Advanced Features of Appsync and GraphQL within AWS Amplify Framework · open_bits

Advanced Features of Appsync and GraphQL within AWS Amplify Framework

My team at Rivian Automotive has used the AWS Amplify framework for two years now to develop web applications. The framework allows users to easily orchestrate and connect different AWS services (e.g. S3, Appsync, Lambda, Cognito, DynamoDB). We’ve built our main application on a microfrontend architecture, using webpack to federate different microfrontends into a single application. Each time there is a significant new vertical to add to the application, we typically create a new Amplify project to encapsulate the module-specific functionality and business logic (both backend and frontend). We are mainly pleased with the capabilities afforded through AWS Amplify; However, the AWS-provided documentation shows only small, isolated examples of the type of service orchestration and customizability Amplify is capable of. It took us two years of developing with the framework to better understand what was possible inside of it. This blog post is targeted to a developer who has been working with the Amplify framework for a few weeks or months, and is looking to understand how they can better leverage Appsync and the GraphQL Transformer to use focused abstractions that can simplify their application.



In this video, we focus on Appsync because the GraphQL schema served by Appsync specifies the format of the interface between the frontend and the backend. By understanding the tools available to build this interface, you can more precisely specify how the FE should interact with the BE of your application, and thus mitigate communication errors at the interface layer, rather than in your custom lambda resolver or, in the worst case, in your database. Because the Appsync GraphQL schema - along with the CloudFormation specifying the underlying database resources and their resolvers - are generated by the Amplify GraphQL Transformer, you can’t have a thorough understanding of Appsync in the context of Amplify without understanding the transformer. This recording of a meeting shows an example usage of 4 advanced/lesser-known features and capabilities of Appsync inside of AWS Amplify. Many of these features require Amplify GraphQL Transformer 2.0 - a major version upgrade that went live in November 2021. Where the newer version is required to use the feature, the dependency is explicitly called out. The 4 features are:

  1. Overriding Pipeline Resolvers
    With the release of GraphQL API Transformer 2.0, the generated resolvers are pipeline resolvers, which you can read about here: https://docs.aws.amazon.com/appsync/latest/devguide/pipeline-resolvers.html. In the example, I include an additional few fields in the default record created by the Create{type} resolver autogenerated by the GraphQL compiler. More info here: https://docs.amplify.aws/cli/graphql/custom-business-logic/#override-amplify-generated-resolvers

  2. Strongly-Typed Lambda Function Inputs and Outputs
    This “feature” is available in both versions of the graphql transformer, but is not necessarily obvious. In the lambda function resolver documentation all functions have String inputs and String outputs, but it does not have to be that way. By defining an explicit type for the inputs and outputs of your lambda functions, you will give FE developers improved understanding of the function’s interface and improve their ability to utilize the function. It also reduces the amount of code you need to write inside your lambda to decrypt the input payload and confirm that the correct fields have been received. More info here: https://docs.amplify.aws/cli-legacy/graphql-transformer/function/ . You can see in this example how they return a complex Post type from the lambda function or User type. You can do the same with inputs and show clearly which are required vs non required inputs with “!”: Just make sure that you are NOT resolving your function inputs + outputs with objects that are dumped into json Strings; This is a complete misuse of the power of GraphQL and neglects the capacity of AWS Appsync to do your type-checking and schema validation for you.

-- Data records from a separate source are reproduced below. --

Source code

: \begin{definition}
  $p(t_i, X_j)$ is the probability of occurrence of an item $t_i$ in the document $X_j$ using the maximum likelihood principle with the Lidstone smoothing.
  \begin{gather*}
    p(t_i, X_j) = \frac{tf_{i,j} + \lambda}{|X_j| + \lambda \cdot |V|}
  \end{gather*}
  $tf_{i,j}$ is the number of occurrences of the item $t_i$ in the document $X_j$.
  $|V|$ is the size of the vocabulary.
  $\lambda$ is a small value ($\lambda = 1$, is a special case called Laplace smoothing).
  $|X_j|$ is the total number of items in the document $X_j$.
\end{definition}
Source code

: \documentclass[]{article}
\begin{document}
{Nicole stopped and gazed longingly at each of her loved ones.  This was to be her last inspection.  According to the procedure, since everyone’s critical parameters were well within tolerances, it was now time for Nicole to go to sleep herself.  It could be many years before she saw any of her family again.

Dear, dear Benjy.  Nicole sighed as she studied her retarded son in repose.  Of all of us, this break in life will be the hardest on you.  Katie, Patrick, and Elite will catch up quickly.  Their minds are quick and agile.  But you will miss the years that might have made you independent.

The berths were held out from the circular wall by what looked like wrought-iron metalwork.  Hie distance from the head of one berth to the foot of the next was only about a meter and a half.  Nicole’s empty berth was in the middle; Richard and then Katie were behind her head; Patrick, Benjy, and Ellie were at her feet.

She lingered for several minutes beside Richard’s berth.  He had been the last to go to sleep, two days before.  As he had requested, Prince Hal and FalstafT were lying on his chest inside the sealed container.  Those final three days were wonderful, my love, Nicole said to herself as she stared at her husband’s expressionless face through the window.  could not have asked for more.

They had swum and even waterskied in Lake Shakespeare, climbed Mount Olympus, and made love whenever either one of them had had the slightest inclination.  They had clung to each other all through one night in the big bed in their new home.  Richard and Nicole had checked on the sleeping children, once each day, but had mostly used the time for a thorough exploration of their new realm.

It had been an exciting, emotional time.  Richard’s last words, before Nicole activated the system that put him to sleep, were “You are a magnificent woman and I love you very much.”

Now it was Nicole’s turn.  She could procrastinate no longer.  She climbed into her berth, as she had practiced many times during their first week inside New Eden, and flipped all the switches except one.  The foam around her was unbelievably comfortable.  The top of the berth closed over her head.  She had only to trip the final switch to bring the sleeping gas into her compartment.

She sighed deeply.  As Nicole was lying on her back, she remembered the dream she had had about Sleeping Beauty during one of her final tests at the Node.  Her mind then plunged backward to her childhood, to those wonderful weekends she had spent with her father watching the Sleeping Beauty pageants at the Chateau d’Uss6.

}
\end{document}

  3. Split Schema Definitions
    Conventionally, we have defined our schemas inside of the same schema.graphql file in the amplify/backend/api folder in each amplify repo. However, amplify supports splitting the schema definition into many files, which can help to reduce merge conflicts and instances of amplify push overwriting changes from other developers in a development environment. It also helps to clarify where/how each schema element is used and makes it easier to know when to deprecate unused schema definitions. More info here: https://docs.amplify.aws/cli-legacy/graphql-transformer/overview/#rebuild-graphql-api

  4. Custom Resolvers
    These allow you to define and build completely custom resolvers for arbitrary queries or mutations on GraphQL. For reference, the way GraphQL works is: GraphQL API Endpoint to/from Resolver to/from Data Source (good reading here if you need some background). With custom resolvers, you can write your own logic in Velocity/VTL language (*as of November 2022, you can use CDK to write these resolvers in Typescript or Javascript as well). In this demo, we show how we created a resolver that supports one the batch write operations that DynamoDB supports, but the Amplify GraphQL Transformer does not generate a resolver for by default. More info here: https://docs.amplify.aws/cli/graphql/custom-business-logic/#vtl-resolver. You can of course directly connect your Appsync API to a lambda function via the @function directive in Amplify. However, for simple GraphQL operations on a single data source, a lambda function (and the error handling and unit tests you should be writing for it) may be overkill.